According to the invention described in claim 3,
A plurality of detected parts provided for every predetermined number of links constituting the endless chain, a detecting means for detecting passage of the detected parts and outputting a signal, and a time measuring means for detecting a time interval of the output signal of the detecting means. Since the time interval detected by the time measuring means is multiplied by the traveling speed of the endless chain to obtain the distance between the detected parts, and the display means for displaying the result calculated by the calculating means are provided. Not only can the pitch be automatically measured without stopping the chain,
Since the pitch can be known as a specific numerical value, the degree of wear of the endless chain can be reliably grasped, the maintenance and replacement timing can be accurately controlled, and the measurement result is displayed on the display means.

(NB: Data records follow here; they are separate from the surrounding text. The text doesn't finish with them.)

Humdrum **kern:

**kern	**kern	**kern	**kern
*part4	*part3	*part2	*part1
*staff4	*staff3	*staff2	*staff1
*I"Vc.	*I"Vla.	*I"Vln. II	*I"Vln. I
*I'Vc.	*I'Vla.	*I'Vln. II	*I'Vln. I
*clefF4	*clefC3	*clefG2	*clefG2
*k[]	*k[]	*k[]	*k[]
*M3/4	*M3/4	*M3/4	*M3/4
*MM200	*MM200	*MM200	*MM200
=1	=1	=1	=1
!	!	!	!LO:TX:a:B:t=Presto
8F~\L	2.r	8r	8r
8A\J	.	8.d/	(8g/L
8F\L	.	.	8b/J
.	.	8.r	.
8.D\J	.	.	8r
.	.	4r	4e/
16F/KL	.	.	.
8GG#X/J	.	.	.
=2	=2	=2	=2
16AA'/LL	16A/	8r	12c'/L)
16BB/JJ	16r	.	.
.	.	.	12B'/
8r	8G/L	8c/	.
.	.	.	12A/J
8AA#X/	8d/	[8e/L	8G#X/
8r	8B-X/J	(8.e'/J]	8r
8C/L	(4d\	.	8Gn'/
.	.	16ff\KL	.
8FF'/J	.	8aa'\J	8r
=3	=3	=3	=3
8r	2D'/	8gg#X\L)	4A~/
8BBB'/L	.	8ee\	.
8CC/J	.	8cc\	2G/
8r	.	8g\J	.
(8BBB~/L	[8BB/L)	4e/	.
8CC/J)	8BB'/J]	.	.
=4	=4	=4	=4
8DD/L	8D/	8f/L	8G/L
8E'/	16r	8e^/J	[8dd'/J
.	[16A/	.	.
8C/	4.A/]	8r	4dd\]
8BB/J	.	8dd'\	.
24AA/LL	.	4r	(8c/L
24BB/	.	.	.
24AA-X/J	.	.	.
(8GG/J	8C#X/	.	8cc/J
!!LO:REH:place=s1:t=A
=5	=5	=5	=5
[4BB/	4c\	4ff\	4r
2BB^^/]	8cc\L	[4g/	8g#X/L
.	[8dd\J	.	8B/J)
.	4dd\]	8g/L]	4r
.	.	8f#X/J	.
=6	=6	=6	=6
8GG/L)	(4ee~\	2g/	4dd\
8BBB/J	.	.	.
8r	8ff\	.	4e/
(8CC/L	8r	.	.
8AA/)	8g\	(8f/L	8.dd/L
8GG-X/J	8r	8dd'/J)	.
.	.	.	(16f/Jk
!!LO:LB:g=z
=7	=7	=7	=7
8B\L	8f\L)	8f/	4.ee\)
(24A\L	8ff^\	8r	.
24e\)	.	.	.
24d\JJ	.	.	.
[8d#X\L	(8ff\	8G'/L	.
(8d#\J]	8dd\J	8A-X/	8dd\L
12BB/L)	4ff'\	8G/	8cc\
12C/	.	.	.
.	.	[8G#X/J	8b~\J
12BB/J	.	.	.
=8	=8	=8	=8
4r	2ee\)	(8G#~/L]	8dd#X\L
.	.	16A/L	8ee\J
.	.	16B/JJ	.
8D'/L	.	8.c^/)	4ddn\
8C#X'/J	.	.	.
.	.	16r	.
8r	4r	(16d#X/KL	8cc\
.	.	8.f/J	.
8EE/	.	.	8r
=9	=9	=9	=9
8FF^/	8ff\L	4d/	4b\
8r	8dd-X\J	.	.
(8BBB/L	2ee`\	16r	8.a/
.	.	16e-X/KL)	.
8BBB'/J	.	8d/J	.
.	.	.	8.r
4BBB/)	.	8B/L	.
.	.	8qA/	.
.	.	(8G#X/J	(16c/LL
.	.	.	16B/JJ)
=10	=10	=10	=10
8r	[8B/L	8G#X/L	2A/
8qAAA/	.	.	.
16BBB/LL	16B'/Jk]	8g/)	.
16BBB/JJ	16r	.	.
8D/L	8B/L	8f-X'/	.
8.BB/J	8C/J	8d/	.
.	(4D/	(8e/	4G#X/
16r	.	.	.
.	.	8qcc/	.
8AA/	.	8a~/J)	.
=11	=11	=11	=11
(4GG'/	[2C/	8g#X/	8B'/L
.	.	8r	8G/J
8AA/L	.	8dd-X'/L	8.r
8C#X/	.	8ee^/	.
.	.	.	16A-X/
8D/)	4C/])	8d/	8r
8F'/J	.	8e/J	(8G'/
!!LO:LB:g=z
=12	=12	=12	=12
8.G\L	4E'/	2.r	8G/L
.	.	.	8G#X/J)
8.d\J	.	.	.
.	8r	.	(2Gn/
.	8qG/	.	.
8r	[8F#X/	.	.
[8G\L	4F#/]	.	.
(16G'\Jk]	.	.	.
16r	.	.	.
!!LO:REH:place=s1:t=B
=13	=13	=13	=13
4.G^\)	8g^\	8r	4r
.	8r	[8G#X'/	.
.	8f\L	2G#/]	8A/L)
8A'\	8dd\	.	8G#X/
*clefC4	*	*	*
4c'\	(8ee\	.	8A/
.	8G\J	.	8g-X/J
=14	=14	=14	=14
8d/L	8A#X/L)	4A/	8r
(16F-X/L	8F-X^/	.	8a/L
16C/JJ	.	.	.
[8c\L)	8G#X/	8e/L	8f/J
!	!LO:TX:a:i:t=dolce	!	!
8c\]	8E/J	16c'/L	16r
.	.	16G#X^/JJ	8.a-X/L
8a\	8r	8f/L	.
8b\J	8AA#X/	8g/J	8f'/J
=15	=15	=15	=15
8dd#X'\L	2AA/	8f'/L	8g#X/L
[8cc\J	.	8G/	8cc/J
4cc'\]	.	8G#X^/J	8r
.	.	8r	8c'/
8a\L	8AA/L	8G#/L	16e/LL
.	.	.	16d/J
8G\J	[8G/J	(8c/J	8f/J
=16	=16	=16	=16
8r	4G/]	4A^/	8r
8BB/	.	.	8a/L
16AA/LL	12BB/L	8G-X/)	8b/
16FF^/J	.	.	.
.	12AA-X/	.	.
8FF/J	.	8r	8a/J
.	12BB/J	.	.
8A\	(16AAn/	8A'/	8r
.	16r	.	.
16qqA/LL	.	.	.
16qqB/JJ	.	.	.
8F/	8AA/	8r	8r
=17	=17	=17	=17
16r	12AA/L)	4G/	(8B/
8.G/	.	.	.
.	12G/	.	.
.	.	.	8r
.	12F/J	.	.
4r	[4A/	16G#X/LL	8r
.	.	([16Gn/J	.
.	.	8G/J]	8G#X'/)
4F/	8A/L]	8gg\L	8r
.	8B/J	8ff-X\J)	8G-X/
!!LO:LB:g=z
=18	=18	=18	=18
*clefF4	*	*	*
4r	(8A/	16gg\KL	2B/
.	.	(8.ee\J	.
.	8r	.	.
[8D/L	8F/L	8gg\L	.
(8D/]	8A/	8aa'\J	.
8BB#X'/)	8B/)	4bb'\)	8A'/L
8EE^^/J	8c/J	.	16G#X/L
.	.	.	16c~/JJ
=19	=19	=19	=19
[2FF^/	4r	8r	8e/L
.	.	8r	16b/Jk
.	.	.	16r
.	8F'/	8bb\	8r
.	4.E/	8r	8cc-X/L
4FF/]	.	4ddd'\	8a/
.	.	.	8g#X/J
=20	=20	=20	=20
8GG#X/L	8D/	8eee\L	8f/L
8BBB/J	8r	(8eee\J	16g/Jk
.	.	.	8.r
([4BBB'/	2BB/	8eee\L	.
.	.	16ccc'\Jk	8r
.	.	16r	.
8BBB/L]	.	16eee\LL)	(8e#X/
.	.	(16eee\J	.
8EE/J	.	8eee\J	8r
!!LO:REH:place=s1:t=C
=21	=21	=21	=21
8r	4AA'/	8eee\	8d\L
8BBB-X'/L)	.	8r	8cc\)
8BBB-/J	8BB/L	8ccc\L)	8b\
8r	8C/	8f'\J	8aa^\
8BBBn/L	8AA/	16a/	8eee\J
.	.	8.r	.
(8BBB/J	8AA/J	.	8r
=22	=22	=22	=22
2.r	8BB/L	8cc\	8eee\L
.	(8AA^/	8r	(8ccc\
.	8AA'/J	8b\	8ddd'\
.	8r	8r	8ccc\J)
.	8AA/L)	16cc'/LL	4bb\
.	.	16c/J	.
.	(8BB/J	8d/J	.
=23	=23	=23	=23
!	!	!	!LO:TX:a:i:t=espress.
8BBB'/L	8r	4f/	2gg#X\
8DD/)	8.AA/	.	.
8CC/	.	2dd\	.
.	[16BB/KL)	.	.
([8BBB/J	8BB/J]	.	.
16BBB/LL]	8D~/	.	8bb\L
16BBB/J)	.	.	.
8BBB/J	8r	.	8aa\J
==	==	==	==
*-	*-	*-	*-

Data can be easily managed.

[Brief description of drawings]

[Figure 1] Side view of the conveyor

FIG. 2 is a sectional view taken along line 2-2 of FIG.

FIG. 3 is a diagram showing an output signal of a photo sensor.

FIG. 4 is a flowchart explaining the operation.

[Explanation of symbols]

 1 Endless Chain 2 First Link (Link) 3 Second Link (Link) 9 Dog (Detected Part) 19 Photo Sensor (Detecting Means) 20 Sequencer (Time Measuring Means) 21 Microcomputer (Calculating Means) 22 Printer (Display Means) 23 mark (detected part)

Claims (3)

[Claims] 1. An endless chain (1) circulating at a predetermined speed.
In a pitch measuring method for an endless chain for measuring the pitch of a plurality of detected parts (9, 23) provided for a predetermined number of links (2, 3) forming the endless chain (1), a time interval ( T) is measured, and the time interval (T) is multiplied by the speed (V) of the endless chain (1) to obtain a distance (P) between the detected parts (9, 23). Endless chain pitch measurement method. 2. The pitch measuring method for an endless chain according to claim 1, wherein the distance (P) between the detected parts (9) is obtained a plurality of times and an average value thereof is calculated. 3. An endless chain (1) circulating at a predetermined speed.
In a pitch measuring device for an endless chain for measuring the pitch of a plurality of detected parts (9, 23) provided for each predetermined number of links (2, 3) constituting the endless chain (1), Detection means (19) for detecting the passage of the signal (9, 23) and outputting a signal, a time measuring means (20) for detecting the time interval (T) of the output signal of the detecting means (19), and a time measuring means (2).
Calculation means (21) for calculating the distance (P) between the detected parts (9, 23) by multiplying the time interval (T) detected in 0) by the speed (V) of the endless chain (1); Means (2
A pitch measuring device for an endless chain, comprising a display means (22) for displaying the result calculated in 1).